The COVID-19 pandemic and its consequences represent a major challenge to the mental health and well-being of the general population. Building on previous work on the potential long-term benefits of psychedelics, we hypothesized that lifetime use of these drugs could be linked to better mental health indicators in the context of the ongoing pandemic.
Two anonymous online surveys were conducted between April and June 2020, including questions about lifetime experience with psychedelics and other psychoactive drugs, and psychometric scales designed to measure personality traits, anxiety, negative, and positive affect, well-being, and resilience. Principal component analysis was applied to divide the sample into groups of subjects based on their drug use reports.

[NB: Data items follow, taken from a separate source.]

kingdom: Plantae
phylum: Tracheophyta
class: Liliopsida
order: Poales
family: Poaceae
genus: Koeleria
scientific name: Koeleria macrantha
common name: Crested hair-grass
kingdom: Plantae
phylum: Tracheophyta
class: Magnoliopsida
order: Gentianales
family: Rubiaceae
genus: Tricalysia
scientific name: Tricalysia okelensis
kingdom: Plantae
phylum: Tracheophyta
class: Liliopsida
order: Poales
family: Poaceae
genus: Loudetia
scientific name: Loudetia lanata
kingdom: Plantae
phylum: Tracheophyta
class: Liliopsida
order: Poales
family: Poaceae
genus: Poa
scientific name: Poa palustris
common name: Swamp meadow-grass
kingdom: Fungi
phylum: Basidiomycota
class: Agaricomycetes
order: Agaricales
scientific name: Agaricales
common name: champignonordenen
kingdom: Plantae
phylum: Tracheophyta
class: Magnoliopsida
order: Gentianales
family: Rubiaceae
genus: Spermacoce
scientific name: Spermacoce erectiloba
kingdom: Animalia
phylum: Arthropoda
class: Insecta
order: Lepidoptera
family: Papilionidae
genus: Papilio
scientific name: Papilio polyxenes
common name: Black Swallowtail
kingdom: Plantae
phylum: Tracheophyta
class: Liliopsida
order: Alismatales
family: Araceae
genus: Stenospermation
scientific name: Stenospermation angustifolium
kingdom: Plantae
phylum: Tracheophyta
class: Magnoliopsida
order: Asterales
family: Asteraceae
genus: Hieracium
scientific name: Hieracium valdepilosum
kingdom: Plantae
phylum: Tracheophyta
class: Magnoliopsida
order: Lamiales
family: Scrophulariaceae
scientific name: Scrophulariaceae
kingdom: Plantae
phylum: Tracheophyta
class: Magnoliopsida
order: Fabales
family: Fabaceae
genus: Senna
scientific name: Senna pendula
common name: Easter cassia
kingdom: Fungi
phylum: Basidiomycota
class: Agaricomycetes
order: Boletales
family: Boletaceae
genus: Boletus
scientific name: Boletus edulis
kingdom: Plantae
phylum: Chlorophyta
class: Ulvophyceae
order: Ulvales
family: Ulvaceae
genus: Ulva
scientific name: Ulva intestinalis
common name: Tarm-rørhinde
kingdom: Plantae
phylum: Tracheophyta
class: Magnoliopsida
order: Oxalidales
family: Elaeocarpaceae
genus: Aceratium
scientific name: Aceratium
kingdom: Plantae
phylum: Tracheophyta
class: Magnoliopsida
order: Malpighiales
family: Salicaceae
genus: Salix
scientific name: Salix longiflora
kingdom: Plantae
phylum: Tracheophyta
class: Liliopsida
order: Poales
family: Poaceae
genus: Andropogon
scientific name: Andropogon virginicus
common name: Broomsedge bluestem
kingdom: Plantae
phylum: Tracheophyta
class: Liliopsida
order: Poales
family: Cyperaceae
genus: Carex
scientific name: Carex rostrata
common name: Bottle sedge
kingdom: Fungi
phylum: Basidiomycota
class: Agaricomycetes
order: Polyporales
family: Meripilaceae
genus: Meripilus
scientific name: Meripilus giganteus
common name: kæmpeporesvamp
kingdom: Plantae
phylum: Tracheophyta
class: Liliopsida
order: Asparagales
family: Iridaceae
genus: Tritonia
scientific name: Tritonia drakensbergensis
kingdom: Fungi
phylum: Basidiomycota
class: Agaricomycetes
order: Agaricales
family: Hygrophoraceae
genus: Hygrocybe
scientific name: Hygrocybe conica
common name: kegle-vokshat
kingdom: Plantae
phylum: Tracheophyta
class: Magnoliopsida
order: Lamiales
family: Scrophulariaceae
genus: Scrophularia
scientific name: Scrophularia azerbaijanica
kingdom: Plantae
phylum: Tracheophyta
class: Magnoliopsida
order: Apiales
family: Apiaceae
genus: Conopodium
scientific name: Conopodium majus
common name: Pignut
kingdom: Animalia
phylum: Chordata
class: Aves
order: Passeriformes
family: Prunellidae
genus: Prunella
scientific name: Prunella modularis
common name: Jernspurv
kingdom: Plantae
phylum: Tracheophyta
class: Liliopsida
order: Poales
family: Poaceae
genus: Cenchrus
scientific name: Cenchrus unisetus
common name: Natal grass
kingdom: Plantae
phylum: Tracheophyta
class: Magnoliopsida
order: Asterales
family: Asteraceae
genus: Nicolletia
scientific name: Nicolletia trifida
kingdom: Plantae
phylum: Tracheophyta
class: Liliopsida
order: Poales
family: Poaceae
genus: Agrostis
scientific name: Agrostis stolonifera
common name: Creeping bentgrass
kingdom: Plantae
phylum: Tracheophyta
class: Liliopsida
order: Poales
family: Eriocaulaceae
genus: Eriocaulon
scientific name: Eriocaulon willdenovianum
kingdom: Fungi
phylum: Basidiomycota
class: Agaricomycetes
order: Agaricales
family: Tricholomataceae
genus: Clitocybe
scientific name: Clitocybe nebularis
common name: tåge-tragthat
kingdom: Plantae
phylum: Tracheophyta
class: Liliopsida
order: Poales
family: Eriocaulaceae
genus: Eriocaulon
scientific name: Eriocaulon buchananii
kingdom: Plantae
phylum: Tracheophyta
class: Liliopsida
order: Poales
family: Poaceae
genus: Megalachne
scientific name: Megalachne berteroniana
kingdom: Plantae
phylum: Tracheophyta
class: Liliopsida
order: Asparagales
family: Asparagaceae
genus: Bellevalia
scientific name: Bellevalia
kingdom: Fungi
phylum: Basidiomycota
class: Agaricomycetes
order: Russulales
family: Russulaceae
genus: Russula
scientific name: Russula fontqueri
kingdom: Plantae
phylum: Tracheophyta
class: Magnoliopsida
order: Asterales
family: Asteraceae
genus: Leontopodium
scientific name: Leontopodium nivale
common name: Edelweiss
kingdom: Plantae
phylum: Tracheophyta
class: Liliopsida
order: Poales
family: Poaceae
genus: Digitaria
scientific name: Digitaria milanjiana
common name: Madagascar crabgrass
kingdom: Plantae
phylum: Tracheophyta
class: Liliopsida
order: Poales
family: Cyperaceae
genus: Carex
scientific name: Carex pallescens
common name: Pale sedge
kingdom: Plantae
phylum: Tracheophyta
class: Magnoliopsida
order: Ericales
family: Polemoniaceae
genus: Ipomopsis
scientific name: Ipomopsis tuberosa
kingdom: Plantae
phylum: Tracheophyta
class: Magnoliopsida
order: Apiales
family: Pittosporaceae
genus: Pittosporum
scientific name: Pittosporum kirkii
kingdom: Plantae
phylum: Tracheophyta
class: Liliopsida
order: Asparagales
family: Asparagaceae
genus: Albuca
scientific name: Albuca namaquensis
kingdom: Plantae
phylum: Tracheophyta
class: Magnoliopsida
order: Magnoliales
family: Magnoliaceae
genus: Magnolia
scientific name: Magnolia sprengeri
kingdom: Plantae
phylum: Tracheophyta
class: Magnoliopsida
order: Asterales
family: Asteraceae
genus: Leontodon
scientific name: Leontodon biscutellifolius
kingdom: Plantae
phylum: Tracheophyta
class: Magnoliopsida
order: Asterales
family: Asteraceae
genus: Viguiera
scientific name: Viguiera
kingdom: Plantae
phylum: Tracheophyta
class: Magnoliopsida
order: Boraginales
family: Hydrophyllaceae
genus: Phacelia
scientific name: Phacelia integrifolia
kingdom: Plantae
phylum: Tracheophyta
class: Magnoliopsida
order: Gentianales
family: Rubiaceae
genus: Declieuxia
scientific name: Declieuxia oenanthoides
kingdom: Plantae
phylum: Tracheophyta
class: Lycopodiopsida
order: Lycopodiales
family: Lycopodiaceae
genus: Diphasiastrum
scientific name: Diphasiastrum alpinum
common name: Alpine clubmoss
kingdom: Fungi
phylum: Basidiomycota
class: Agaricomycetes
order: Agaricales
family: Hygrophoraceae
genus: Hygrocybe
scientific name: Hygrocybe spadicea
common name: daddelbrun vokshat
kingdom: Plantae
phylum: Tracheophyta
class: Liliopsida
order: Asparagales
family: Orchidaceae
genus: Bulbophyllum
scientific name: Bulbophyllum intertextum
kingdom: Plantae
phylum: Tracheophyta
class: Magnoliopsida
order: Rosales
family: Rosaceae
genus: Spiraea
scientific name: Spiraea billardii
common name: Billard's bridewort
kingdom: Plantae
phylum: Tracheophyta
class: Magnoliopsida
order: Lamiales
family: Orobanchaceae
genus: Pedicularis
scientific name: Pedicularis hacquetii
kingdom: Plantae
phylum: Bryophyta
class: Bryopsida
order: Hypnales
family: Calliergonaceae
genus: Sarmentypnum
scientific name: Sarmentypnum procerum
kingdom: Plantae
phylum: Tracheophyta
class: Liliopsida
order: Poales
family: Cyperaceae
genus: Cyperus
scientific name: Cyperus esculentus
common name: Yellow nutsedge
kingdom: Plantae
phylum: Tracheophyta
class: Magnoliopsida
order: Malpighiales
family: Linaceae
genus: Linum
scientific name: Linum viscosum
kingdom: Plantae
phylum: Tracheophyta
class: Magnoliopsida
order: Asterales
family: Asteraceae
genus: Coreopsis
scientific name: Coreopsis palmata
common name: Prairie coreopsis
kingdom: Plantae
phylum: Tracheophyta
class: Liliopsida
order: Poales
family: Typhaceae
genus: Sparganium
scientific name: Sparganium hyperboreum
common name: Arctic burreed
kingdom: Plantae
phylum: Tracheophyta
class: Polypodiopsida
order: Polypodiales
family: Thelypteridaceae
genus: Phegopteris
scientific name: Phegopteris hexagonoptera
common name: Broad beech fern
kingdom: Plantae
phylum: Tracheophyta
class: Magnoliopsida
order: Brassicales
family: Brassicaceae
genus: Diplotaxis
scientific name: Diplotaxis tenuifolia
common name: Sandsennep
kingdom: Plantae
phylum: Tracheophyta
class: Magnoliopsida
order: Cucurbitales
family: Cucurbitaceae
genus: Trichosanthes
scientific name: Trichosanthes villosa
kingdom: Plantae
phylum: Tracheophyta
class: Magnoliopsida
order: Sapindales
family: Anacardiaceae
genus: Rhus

Five thousand six hundred eighteen participants (29.15 0.12 years, 71.97% female) completed both surveys and met the inclusion criteria, with 32.43% of the sample reporting at least one use of a psychedelic drug. Preliminary analyses showed that certain psychedelics were linked to improved mental health indicators, while other psychoactive drugs exhibited the opposite behavior. Lifetime psychedelic use was linked to increased openness and decreased conscientiousness, and to higher scores of positive affect. The reported number of past psychedelic experiences predicted higher scores of the secondary personality trait beta factor, which has been interpreted as a measure of plasticity. No significant associations between lifetime use of psychedelics and indicators of impaired mental health were observed.
We did not find evidence of an association between lifetime use of psychedelics and poor mental health indicators. Conversely, experience with psychedelic drugs was linked to increased positive affect and to personality traits that favor resilience and stability in the light of the ongoing crisis.